The HDF5 data model, file format and library is an approved standard recommended for use in NASA Earth Science Data Systems. HDF5 1.6 was approved in January 2007.

Specification Document

ESDS-RFC-007: HDF5 Data Model, File Format and Library – HDF5 1.6

ESDS-RFC-007: Appendix A, HDF5 File Format Specification 

ESDS-RFC-007: Appendix B, HDF5 API Reference Manual

HDF5 1.6, Evidence of Implementation

User Resources

HDF Group: HDF5 Software Documentation - Primary entry point to the HDF Group's HDF5 tools and libraries.

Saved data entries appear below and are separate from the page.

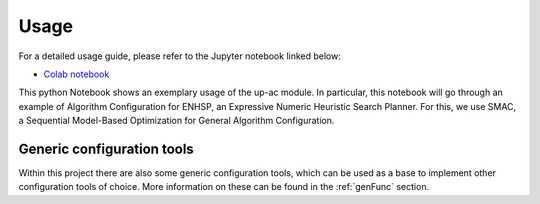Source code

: .. _usage:

Usage
=====

For a detailed usage guide, please refer to the Jupyter notebook linked below:

- `Colab notebook <https://colab.research.google.com/drive/1QW4FQMk0VXom-7SsQfNE8-nW4gxc74Ur?usp=sharing>`_

This python Notebook shows an exemplary usage of the up-ac module. 
In particular, this notebook will go through an example of Algorithm Configuration for ENHSP, an Expressive Numeric Heuristic Search Planner. 
For this, we use SMAC, a Sequential Model-Based Optimization for General Algorithm Configuration.

Generic configuration tools
------------------

Within this project there are also some generic configuration tools, which can be used as a base to implement other configuration tools of choice.
More information on these can be found in the :ref:`genFunc` section.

Dataset Interoperability Recommendations for Earth Science - best practices to reduce and bridge gaps between the geoscience data formats widely used at NASA and elsewhere, and to improve dataset compliance, discoverability, and extensibility with relevant metadata conventions.

NASA Earth Science Community Recommendations for Use

Strengths

HDF and HDF-EOS data formats, software libraries, and application programming interfaces (APIs) have been widely used for NASA earth observation mission data for many years. The latest version of HDF—HDF5—is the current or planned data format for missions including Orbiting Carbon Observatory 2 (OCO-2) and the Joint Polar Satellite System (JPSS), totaling many tens of terabytes of data. Users cite many strengths, including:

  • Widespread planned use for NASA Earth science data;
  • Data users read only the data that they need, not the whole file;
  • Data producers can put images, tables, multidimensional arrays, etc., into the same file;
  • Users do not need to be concerned with the platform in which the data are produced;
  • Its limited primary structures (i.e., groups and datasets) makes the file design simple;
  • Ample metadata can be added to the file, groups, and dataset, making the file self-describing;
  • Data files can be internally compressed using different schemes, allowing for better data storage and usage;
  • The ability to store data compactly, yet allow it to be read on any platform;
  • Source code for writing and reading data in the format is widely and publicly available;
  • Supported by many third-party applications, such as Interactive Data Language (IDL) and MATLAB;
  • Support for a rich set of data types, including composite and user-defined data types;
  • Support for extensions and profiles, including HDF-EOS5.

Weaknesses

HDF5 is undeniably complex and requires a significant learning curve. However, users also applaud the quality of documentation and help-desk support. Third-party tools with HDF5 support, such as IDL and MATLAB, also help hide complexity from users. Users have expressed concern about the availability of long-term support for HDF5 and related tools, but this concern is somewhat alleviated by the availability of the source code.

Applicability

HDF5 is used for data archiving and distribution. The strengths cited above, together with the availability of analysis tools, make the format suitable for data analysis as well. The new netCDF 4.0 will include the capability to use HDF5 as the data storage layer for the netCDF API, with the addition of many new features in HDF5 such as user defined types, multiple unlimited dimensions, and per-variable data compression. This merger of the two formats will further extend the HDF5 user community.

Limitations

A major limitation for HDF5 is the loss of backward compatibility with HDF4 and earlier versions. Also, unlike less complex formats, users cannot read the HDF5 files directly without using the HDF5 software library. Of greater concern are recent postings on mailing lists discussing the use of netCDF and HDF5 in high-performance computing applications with thousands of processors using parallel I/O. Commenters warn of the danger of file corruption during parallel I/O if a client dies at a particular time. The HDF Group is aware of this problem and is addressing it.

Overall, HDF5 is a widely used data format with a well-defined specification that provides a standard way of storing and working with science data. The ESDS-RFC-007 TWG thus recommends its endorsement by the SPG as an Earth Science Data Systems Standard.